もちろん5年が過ぎた今、イ・ビョンホンはそのような望んだトレーラーで生活している。アメリカ横断トレーラーでないハリウッドスタジオ映画現場のトレーラー。その間、彼が希望した新しい家族は出来なかったけれど、彼は中国、ヨーロッパ、米国、香港、日本・・・全世界をパイロットのように流れて世界的に有名な映画ファミリーらと契約を結んで映画を撮っている。
素朴に望んだ人生とまぶしく成し遂げた人生。5年前と5年後、その間隙はどこで生まれたのか?その理由が<中毒>以後5年の間、女たちが好むような映画2本に出演したにもかかわらず、(三人の姉妹と恋愛スキャンダルを行う韓国版カサノバ<誰にでも秘密がある>と、農村娘との10日間の愛で一生独身を守った韓国版純愛<その年の夏>)、二本すべての興行が優れなかったためであろうか?

また過去に帰ってみよう。8年前、’映画はだめだ’というイ・ビョンホンに’興行俳優’の光栄を抱かせた作品は、パク・チャヌクの<共同警備区域JSA>。
その映画でイ・ビョンホンは非武装地帯の地雷畑で北朝鮮軍に向かって、”そのまま行くつもりか?”と泣いてしまう忠武路の도로사(ドロシ)スタイルの男であった。その兵営映画に’女’は居なかったし(イ・ヨンエは中立国監視委員会の冷徹な捜査官だった!)、むしろイ・ビョンホンが一種の女性的内面をおさめた叙情的な軍人の役割をやり遂げた。パク・チャヌク監督は善と悪が不明な理念の無重力空間を耐えられなくなり、拳銃自殺する気が弱いイ・ビョンホンの顔を劇的なクローズアップで捉えながら、映画の倫理的情緒をくみ上げる。

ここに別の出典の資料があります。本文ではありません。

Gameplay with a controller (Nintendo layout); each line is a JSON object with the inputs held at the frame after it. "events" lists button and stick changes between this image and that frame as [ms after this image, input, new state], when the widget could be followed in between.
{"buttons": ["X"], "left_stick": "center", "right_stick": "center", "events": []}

きわめて男性的な容貌に女性的な心情と表情のディテールを持ったイ・ビョンホンを看破した二番目の監督はキム・ジウン。
うまくいった組織員で、ボスに捨てられて地獄のどん底に落ちる<甘い人生>が、ひたすら’元に戻すことは出来ない’という心理的미정센(ミジャンセン)の切迫したスペクタクルが画面のリズムを掌握する。
そしてキム・ジウン監督はピストル洗礼を受けて格好良く死んでいくイ・ビョンホンの甘くて息苦しい顔をロングテイクエンディングでつかみ出して、映画の美的情緒を引き上げる。
私はパク・チャヌクとキム・ジウンの映画で、イ・ビョンホンが涙声で話して炸裂させた一言のセリフを忘れることは出来ない。
”そのまま行くつもりか?”と、”答えて、本当に私を殺そうとしたんですか?”倫理的判断と美学的判断の崖っぷちで弁証法的に進化した男。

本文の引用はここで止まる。